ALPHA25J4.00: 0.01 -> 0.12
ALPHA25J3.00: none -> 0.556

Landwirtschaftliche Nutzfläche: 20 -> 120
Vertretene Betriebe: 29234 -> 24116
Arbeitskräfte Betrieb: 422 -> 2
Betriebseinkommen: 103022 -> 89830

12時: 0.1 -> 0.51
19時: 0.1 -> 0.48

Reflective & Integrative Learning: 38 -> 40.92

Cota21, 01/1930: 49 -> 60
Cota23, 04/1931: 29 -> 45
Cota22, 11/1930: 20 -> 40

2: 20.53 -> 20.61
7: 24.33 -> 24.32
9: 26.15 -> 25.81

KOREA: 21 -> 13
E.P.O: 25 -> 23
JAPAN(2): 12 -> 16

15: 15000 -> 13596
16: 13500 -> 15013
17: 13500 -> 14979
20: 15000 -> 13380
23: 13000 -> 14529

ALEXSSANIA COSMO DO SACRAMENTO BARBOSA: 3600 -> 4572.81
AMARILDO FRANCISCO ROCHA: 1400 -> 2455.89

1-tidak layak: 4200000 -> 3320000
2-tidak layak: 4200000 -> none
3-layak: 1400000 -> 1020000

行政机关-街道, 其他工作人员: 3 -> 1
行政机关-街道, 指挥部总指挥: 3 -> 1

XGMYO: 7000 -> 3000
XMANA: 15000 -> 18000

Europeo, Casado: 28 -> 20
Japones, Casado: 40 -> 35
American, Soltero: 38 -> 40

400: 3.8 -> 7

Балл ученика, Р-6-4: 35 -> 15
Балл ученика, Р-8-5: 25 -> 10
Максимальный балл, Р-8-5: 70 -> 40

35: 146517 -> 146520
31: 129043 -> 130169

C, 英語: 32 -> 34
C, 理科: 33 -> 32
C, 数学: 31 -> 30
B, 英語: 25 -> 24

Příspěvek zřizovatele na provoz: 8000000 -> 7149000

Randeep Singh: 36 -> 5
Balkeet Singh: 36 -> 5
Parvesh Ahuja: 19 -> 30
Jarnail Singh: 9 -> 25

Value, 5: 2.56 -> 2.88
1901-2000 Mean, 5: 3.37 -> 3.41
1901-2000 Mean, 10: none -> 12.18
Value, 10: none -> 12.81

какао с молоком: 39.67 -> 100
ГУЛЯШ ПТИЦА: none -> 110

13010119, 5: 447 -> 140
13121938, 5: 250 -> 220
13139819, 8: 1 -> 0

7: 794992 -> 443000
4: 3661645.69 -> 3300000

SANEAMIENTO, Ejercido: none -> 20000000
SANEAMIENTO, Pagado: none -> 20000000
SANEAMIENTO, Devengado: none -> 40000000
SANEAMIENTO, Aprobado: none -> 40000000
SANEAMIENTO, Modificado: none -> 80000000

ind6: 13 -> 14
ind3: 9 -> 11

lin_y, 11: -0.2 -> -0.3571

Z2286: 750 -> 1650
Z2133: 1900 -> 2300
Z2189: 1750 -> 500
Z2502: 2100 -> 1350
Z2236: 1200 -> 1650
━━━━
EXERCISE DIRECTIONS – Only one part of the material above is to be transcribed, namely the lines starting with the line that has "ALPHA25J3.00: none -> 0.556" and going on through the line that has "20: 15000 -> 13380", exactly as they stand.

ANSWER TO THIS TASK –
ALPHA25J3.00: none -> 0.556

Landwirtschaftliche Nutzfläche: 20 -> 120
Vertretene Betriebe: 29234 -> 24116
Arbeitskräfte Betrieb: 422 -> 2
Betriebseinkommen: 103022 -> 89830

12時: 0.1 -> 0.51
19時: 0.1 -> 0.48

Reflective & Integrative Learning: 38 -> 40.92

Cota21, 01/1930: 49 -> 60
Cota23, 04/1931: 29 -> 45
Cota22, 11/1930: 20 -> 40

2: 20.53 -> 20.61
7: 24.33 -> 24.32
9: 26.15 -> 25.81

KOREA: 21 -> 13
E.P.O: 25 -> 23
JAPAN(2): 12 -> 16

15: 15000 -> 13596
16: 13500 -> 15013
17: 13500 -> 14979
20: 15000 -> 13380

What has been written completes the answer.